Problem description »
When you copy the entries, omit the images and keep every word as it is.

= = = = = = =

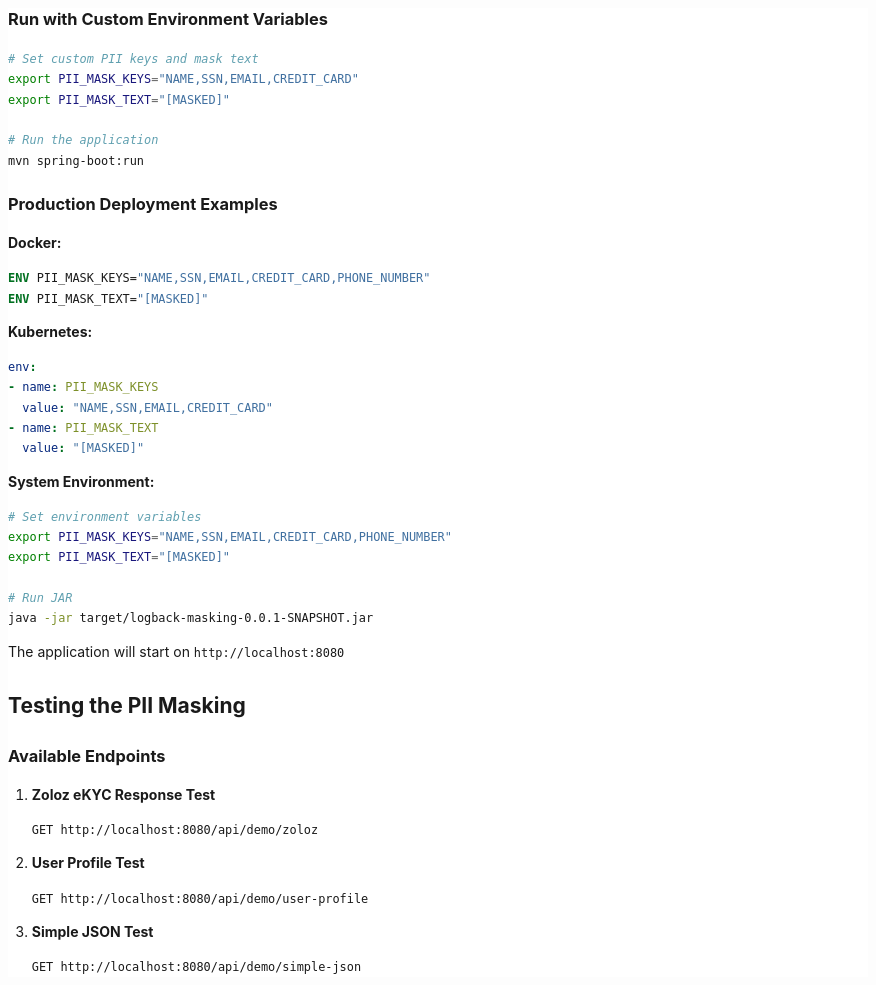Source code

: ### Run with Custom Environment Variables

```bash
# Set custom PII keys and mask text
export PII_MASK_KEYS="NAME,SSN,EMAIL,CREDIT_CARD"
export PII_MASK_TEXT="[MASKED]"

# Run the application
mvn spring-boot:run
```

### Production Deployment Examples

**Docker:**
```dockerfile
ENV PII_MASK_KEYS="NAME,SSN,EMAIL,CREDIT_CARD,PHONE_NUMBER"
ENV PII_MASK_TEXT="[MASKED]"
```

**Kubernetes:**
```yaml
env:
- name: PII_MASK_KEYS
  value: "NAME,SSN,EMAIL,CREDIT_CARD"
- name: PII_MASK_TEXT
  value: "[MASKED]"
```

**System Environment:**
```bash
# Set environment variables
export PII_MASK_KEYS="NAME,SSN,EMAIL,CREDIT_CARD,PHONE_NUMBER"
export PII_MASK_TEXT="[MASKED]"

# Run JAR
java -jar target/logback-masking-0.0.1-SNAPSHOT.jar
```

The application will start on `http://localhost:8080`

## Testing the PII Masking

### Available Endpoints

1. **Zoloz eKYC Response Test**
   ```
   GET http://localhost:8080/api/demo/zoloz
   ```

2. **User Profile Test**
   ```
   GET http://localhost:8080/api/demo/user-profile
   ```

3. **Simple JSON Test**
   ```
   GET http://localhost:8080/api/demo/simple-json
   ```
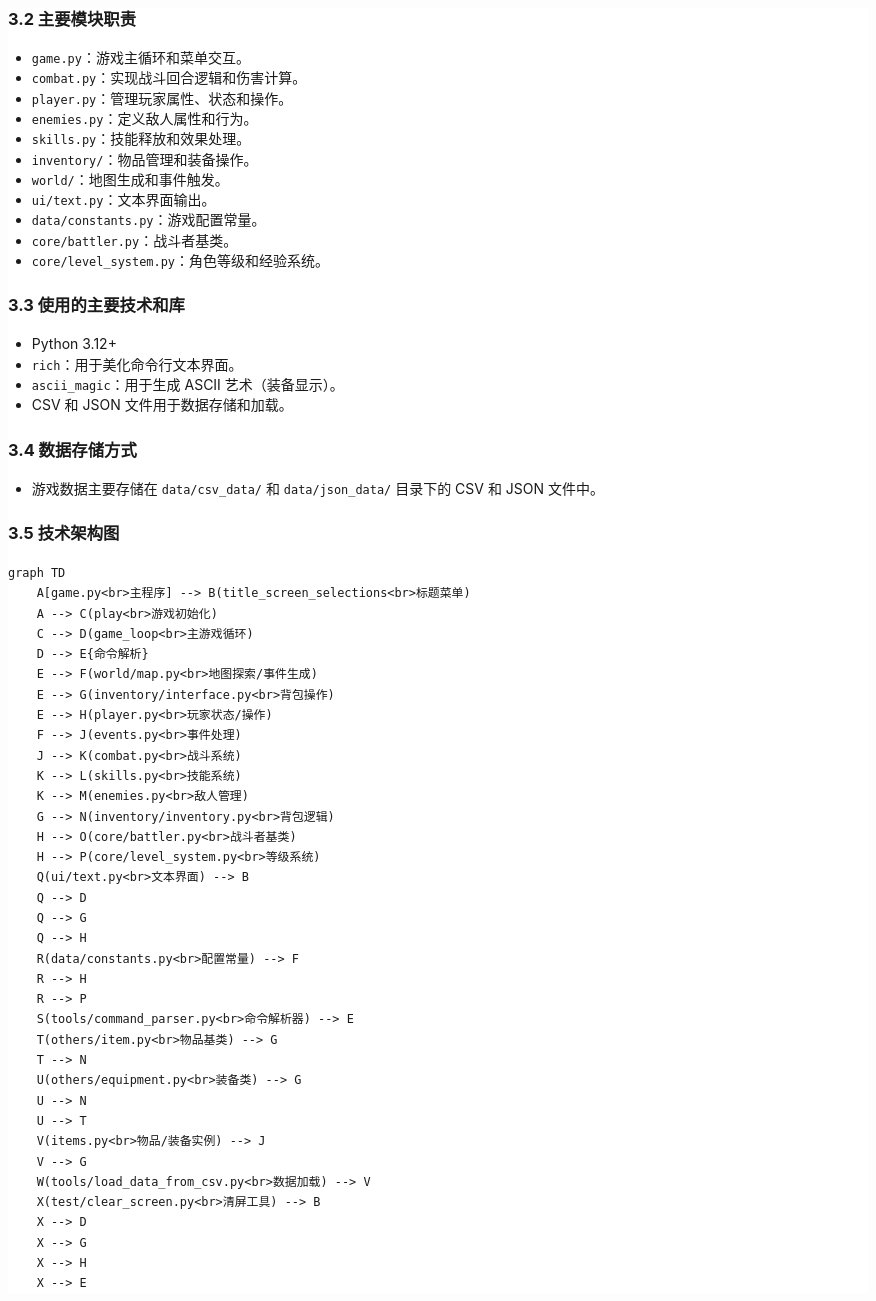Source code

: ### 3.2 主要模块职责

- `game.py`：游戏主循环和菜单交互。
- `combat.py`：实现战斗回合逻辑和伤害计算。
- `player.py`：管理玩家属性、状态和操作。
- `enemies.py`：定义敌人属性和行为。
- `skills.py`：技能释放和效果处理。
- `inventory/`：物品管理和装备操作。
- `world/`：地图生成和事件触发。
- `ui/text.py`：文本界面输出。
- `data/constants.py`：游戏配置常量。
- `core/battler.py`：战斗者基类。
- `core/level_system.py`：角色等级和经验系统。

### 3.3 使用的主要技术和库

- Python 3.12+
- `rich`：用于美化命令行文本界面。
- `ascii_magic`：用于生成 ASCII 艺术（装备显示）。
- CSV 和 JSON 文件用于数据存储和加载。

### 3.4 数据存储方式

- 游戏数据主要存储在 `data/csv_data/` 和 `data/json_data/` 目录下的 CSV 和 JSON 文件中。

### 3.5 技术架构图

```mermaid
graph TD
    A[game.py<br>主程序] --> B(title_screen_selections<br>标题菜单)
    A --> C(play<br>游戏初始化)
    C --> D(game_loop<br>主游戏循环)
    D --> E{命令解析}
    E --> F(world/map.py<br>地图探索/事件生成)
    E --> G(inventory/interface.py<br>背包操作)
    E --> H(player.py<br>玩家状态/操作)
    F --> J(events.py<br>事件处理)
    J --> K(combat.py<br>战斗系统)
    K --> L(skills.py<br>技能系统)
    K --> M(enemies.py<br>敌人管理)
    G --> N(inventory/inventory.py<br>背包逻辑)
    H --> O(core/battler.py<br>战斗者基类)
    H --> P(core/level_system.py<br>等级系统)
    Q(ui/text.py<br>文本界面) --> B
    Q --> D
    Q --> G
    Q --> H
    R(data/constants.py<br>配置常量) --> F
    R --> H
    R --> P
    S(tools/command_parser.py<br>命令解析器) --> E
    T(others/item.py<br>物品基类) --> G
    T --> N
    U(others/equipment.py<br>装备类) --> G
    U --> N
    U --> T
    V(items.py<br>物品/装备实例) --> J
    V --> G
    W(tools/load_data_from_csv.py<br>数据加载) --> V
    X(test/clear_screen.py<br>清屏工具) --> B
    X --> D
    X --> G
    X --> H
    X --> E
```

= = = = = = =

Completed exercise »
Source code

: ### Run with Custom Environment Variables

```bash
# Set custom PII keys and mask text
export PII_MASK_KEYS="NAME,SSN,EMAIL,CREDIT_CARD"
export PII_MASK_TEXT="[MASKED]"

# Run the application
mvn spring-boot:run
```

### Production Deployment Examples

**Docker:**
```dockerfile
ENV PII_MASK_KEYS="NAME,SSN,EMAIL,CREDIT_CARD,PHONE_NUMBER"
ENV PII_MASK_TEXT="[MASKED]"
```

**Kubernetes:**
```yaml
env:
- name: PII_MASK_KEYS
  value: "NAME,SSN,EMAIL,CREDIT_CARD"
- name: PII_MASK_TEXT
  value: "[MASKED]"
```

**System Environment:**
```bash
# Set environment variables
export PII_MASK_KEYS="NAME,SSN,EMAIL,CREDIT_CARD,PHONE_NUMBER"
export PII_MASK_TEXT="[MASKED]"

# Run JAR
java -jar target/logback-masking-0.0.1-SNAPSHOT.jar
```

The application will start on `http://localhost:8080`

## Testing the PII Masking

### Available Endpoints

1. **Zoloz eKYC Response Test**
   ```
   GET http://localhost:8080/api/demo/zoloz
   ```

2. **User Profile Test**
   ```
   GET http://localhost:8080/api/demo/user-profile
   ```

3. **Simple JSON Test**
   ```
   GET http://localhost:8080/api/demo/simple-json
   ```
Source code

: ### 3.2 主要模块职责

- `game.py`：游戏主循环和菜单交互。
- `combat.py`：实现战斗回合逻辑和伤害计算。
- `player.py`：管理玩家属性、状态和操作。
- `enemies.py`：定义敌人属性和行为。
- `skills.py`：技能释放和效果处理。
- `inventory/`：物品管理和装备操作。
- `world/`：地图生成和事件触发。
- `ui/text.py`：文本界面输出。
- `data/constants.py`：游戏配置常量。
- `core/battler.py`：战斗者基类。
- `core/level_system.py`：角色等级和经验系统。

### 3.3 使用的主要技术和库

- Python 3.12+
- `rich`：用于美化命令行文本界面。
- `ascii_magic`：用于生成 ASCII 艺术（装备显示）。
- CSV 和 JSON 文件用于数据存储和加载。

### 3.4 数据存储方式

- 游戏数据主要存储在 `data/csv_data/` 和 `data/json_data/` 目录下的 CSV 和 JSON 文件中。

### 3.5 技术架构图

```mermaid
graph TD
    A[game.py<br>主程序] --> B(title_screen_selections<br>标题菜单)
    A --> C(play<br>游戏初始化)
    C --> D(game_loop<br>主游戏循环)
    D --> E{命令解析}
    E --> F(world/map.py<br>地图探索/事件生成)
    E --> G(inventory/interface.py<br>背包操作)
    E --> H(player.py<br>玩家状态/操作)
    F --> J(events.py<br>事件处理)
    J --> K(combat.py<br>战斗系统)
    K --> L(skills.py<br>技能系统)
    K --> M(enemies.py<br>敌人管理)
    G --> N(inventory/inventory.py<br>背包逻辑)
    H --> O(core/battler.py<br>战斗者基类)
    H --> P(core/level_system.py<br>等级系统)
    Q(ui/text.py<br>文本界面) --> B
    Q --> D
    Q --> G
    Q --> H
    R(data/constants.py<br>配置常量) --> F
    R --> H
    R --> P
    S(tools/command_parser.py<br>命令解析器) --> E
    T(others/item.py<br>物品基类) --> G
    T --> N
    U(others/equipment.py<br>装备类) --> G
    U --> N
    U --> T
    V(items.py<br>物品/装备实例) --> J
    V --> G
    W(tools/load_data_from_csv.py<br>数据加载) --> V
    X(test/clear_screen.py<br>清屏工具) --> B
    X --> D
    X --> G
    X --> H
    X --> E
```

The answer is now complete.